Ruling on certified question reversed. 
      
       W.Va. Code, 58-5-2, reads in part:
      “Any question arising upon the sufficiency of a summons or return of service, upon a challenge of the sufficiency of a pleading or the venue of the circuit court, upon the sufficiency of a motion for summary judgment where such motion is denied, or a motion for judgment on the pleadings .... may, in the discretion of the circuit court in which it arises, and shall, on the joint application of the parties to the suit, in beneficial interest, be certified by it to the supreme court of appeals for its decision, ...”
     
      
      
        Chapman v.

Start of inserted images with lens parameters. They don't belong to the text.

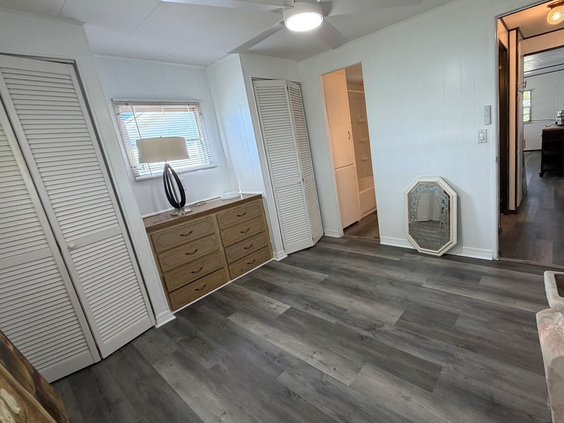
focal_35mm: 17
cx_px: 338
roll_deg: +8.8
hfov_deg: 89.9
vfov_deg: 74.6
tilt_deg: -12.2
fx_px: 277
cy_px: 198
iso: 200
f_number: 2.2
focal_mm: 2.22
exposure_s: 1/120
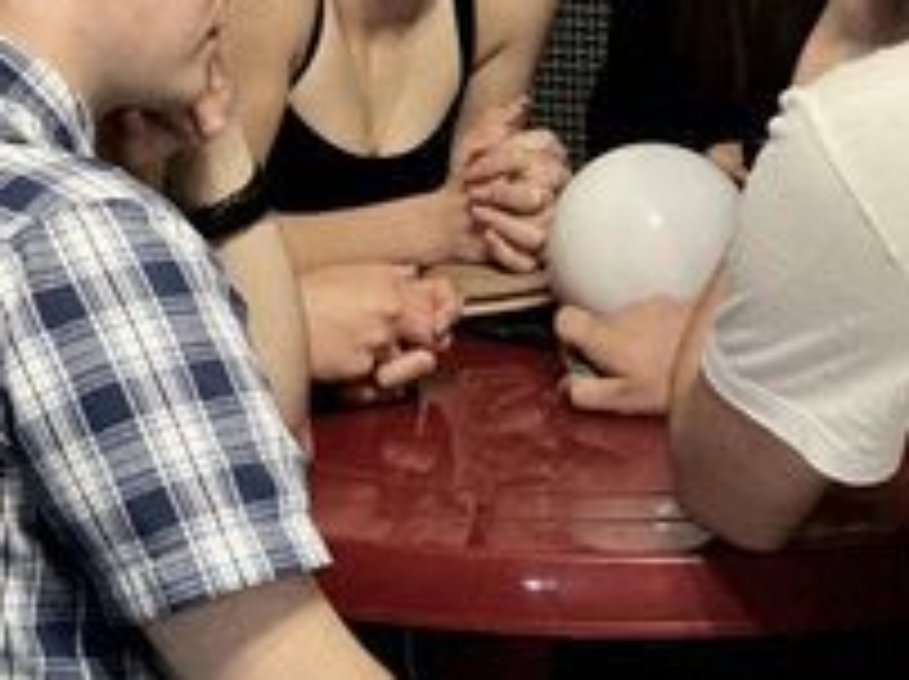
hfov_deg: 15.3
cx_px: 544
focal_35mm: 129
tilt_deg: -7.9
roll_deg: +2.8
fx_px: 3383
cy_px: -2
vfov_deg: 11.4
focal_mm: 6
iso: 400
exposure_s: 1/25
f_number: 2
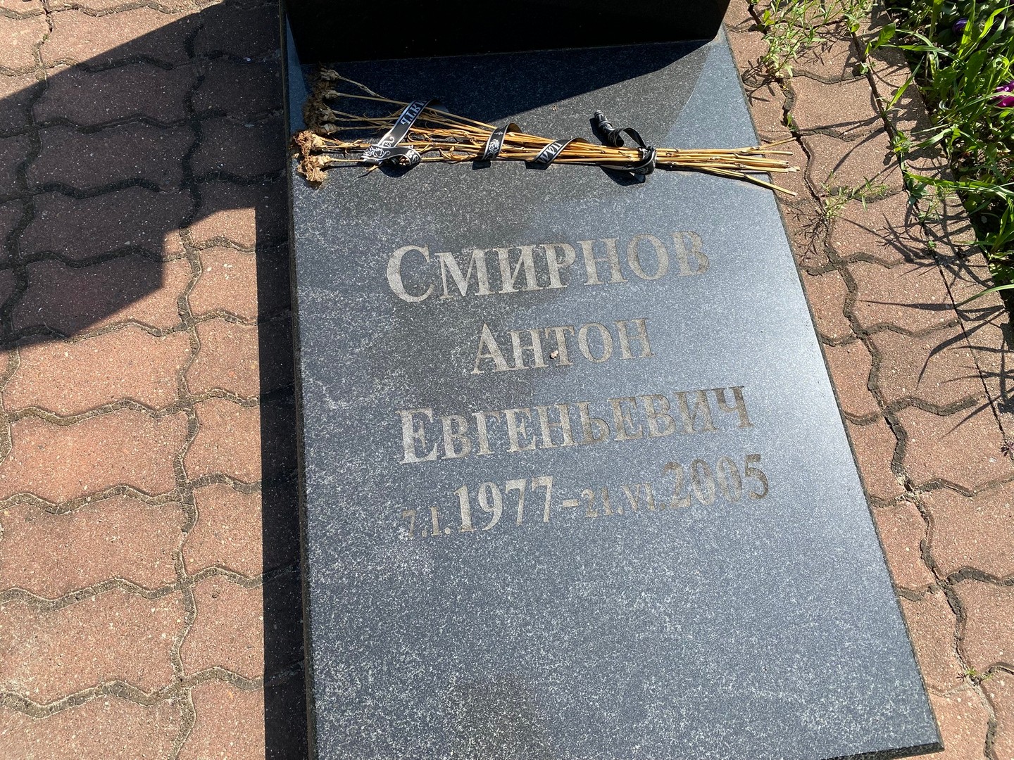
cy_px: 380
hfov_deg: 67.3
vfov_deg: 53.1
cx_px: 507
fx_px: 762
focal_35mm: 26
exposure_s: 1/1629
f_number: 1.8
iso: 32
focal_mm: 4.25
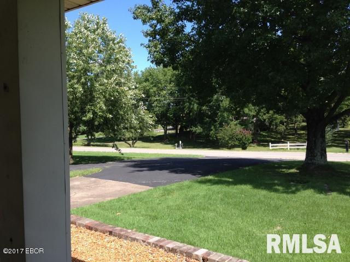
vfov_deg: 42.9
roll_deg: +0.4
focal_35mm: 33
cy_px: 131
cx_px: 175
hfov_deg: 55.4
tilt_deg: -1.3
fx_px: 334
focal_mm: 4.12
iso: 50
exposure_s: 1/695
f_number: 2.4
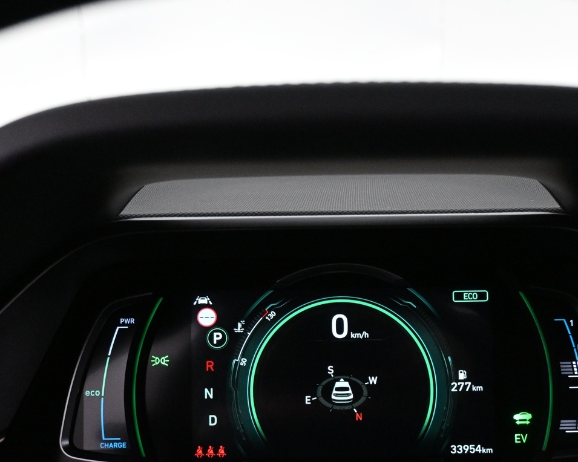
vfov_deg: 33.6
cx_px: 324
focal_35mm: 44
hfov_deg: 41.8
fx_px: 756
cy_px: 317
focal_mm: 18.5
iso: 4000
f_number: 3.8
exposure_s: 1/125
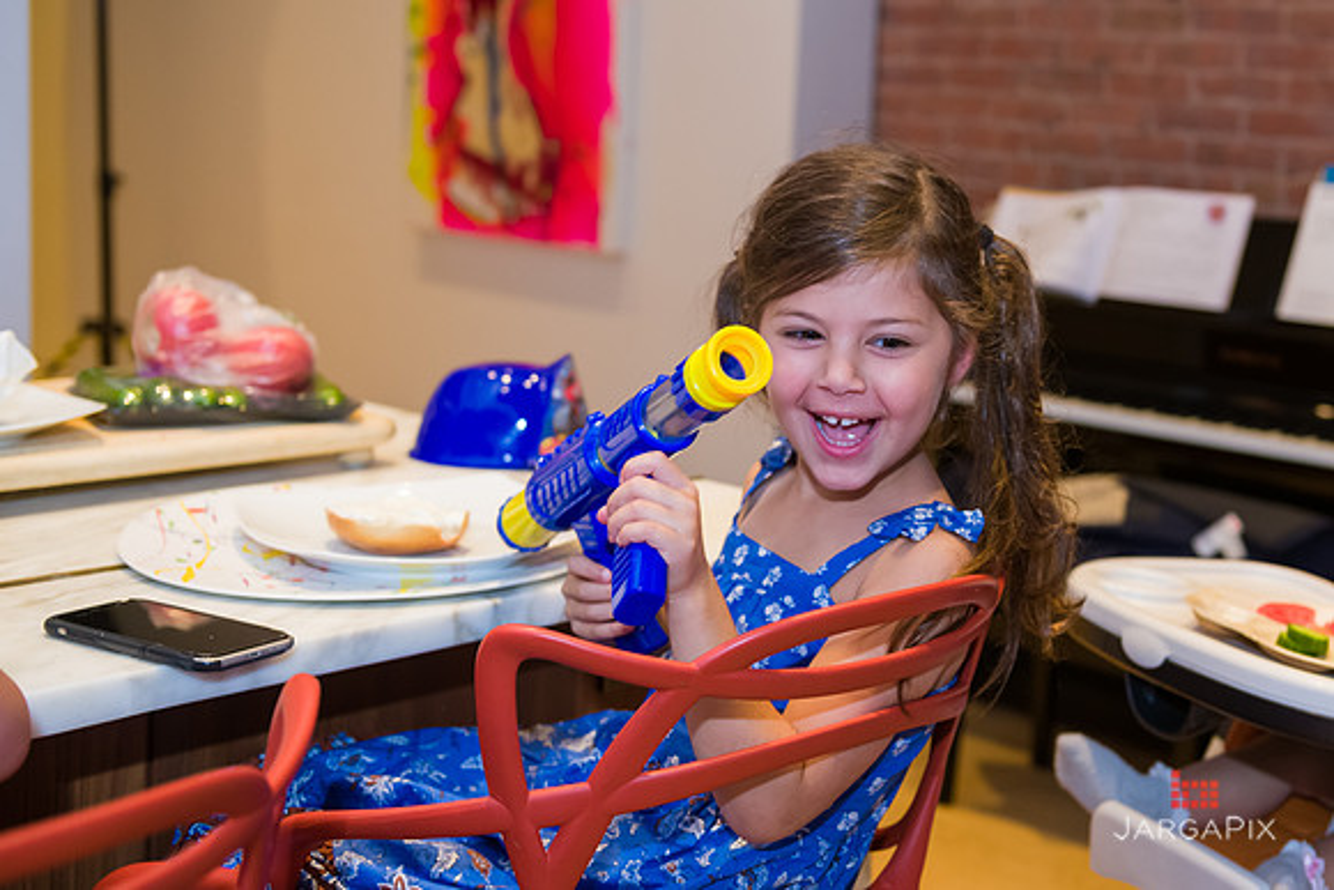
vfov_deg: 26.4
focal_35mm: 51
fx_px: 1893
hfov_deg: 38.3
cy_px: 375
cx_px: 897
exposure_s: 1/125
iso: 1000
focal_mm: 38
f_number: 3.2
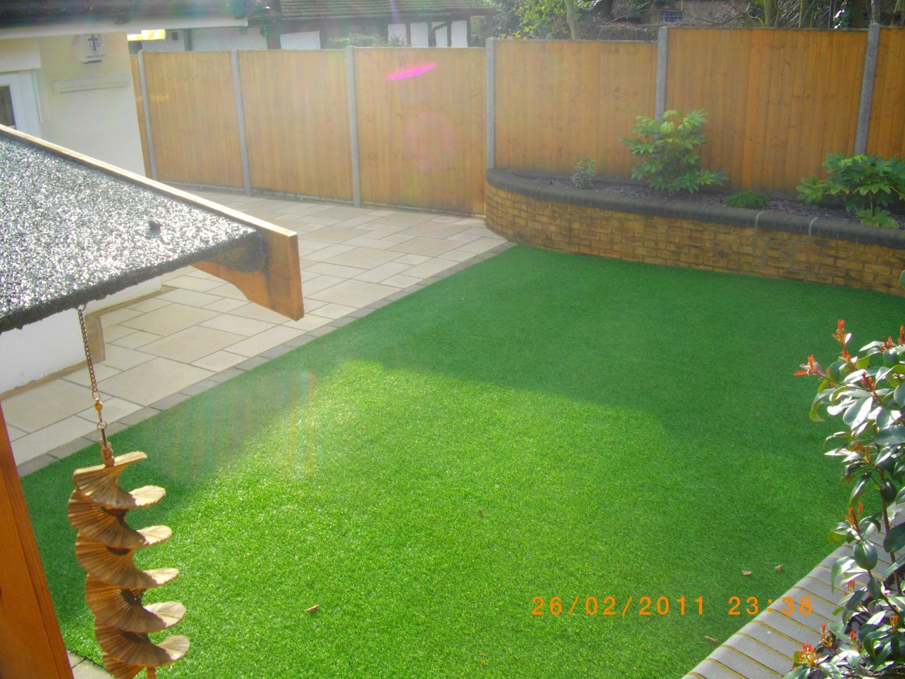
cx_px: 452
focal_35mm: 32
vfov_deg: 44.2
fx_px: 837
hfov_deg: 56.8
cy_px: 340
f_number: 5.5
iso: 100
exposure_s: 1/100
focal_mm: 5.7
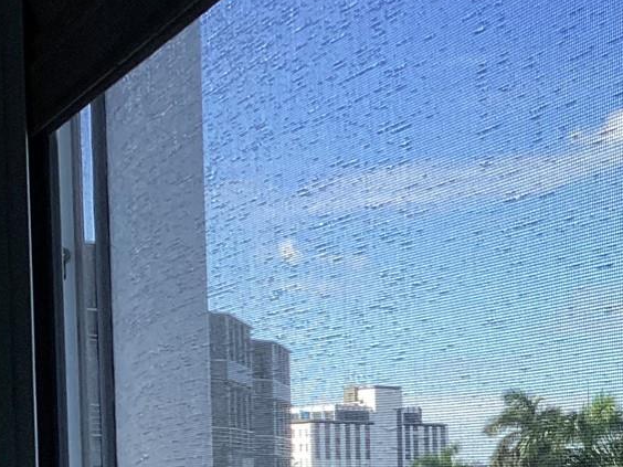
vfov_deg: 16.0
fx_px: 1584
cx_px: 874
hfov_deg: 19.9
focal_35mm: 88
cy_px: 599
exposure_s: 1/519
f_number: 2.4
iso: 25
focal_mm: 3.3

Kane Transfer Co., _ W. Va. _, 236 S.E.2d 207 (1977).
     
      
      
        Frampton v. Central Indiana Gas Company, 260 Ind. 249, 297 N.E.2d 425 (1973), utilized as support for the retalitatory discharge doctrine the following cases holding that retaliatory evictions offend public policy, expressed in state health and building codes, where the tenant reports code violations, and is thereafter evicted by the landlord: Edwards v. Habib, 397 F.2d 687 (D.C. Cir. 1968); 
        Schweiger v. Superior Court, 90 Cal. Rptr. 729, 476 P. 2d 97 (1970); Portnoy v. Hill, 57 Misc.2d 1097, 294 N.Y.S.2d 278 (1968); Dickhut v. Norton, 45 Wis.2d 389, 173 N.W.2d 297 (1970); Wilkins v. Tebbetts, 216 So.2d 477 (Fla. App. 1968).
     
      
       Blades, Employment at Will vs. Individual Freedom: On Limiting the Abusive Exercise of Employer Power, 67 Colum. L. Rev. 1404 (1967); Blumberg, Corporate Responsibility and the Employee’s Duty of Loyalty and Obedience: A Preliminary Inquiry, 24 Okla. L. Rev. 279 (1971); Blumrosen, Settlement of Disputes Concerning the Exercise of Employer Disciplinary Power: United States Report, 18 Rutgers L. Rev. 428 (1964); Weyand, Present Status of Individual Employee Rights, N.Y.U. 22nd Annual Conference on Labor 171 (1971); Note, A Common Law Action for the Abusively Discharged Employee, 26 Hastings L.J. 1435 (1975); Note, Implied Contract Rights to Job Security, 26 Stan. L. Rev. 335 (1974).
     
      
       Since this case is before us on a certified question solely on the issue of whether a cause of action exists, we do not reach the issue of the element of damages except to say the cause of action is one in tort and it therefore follows that rules relating to tort damages would be applicable.
     
      
       A rather full account of the history and scope of the West Virginia Consumer Credit and Protection Act is found in an article by that title by Professor Cardi in 77 W. Va. L. Rev. 401 (1975).
     
      
       The trial court viewed the second count to contain a cause of action for intentionally interfering with plaintiff’s attempts to find other employment, and for that reason did not dismiss this portion of the complaint. Because of the broad nature of the allegations in this count, coupled with the incorporation of the entire first count, we do not address the question of whether emotional distress arising solely from outrageous conduct, which conduct is not itself a tort, can be actionable. Restatement of Torts (2d) § 46; Contreras v. Crown Zellerbach Corp., 88 Wash.2d 735, 565 P. 2d 1173 (1977); Agis v. Howard Johnson Company, 355 N.E.2d 315 (Mass. 1976).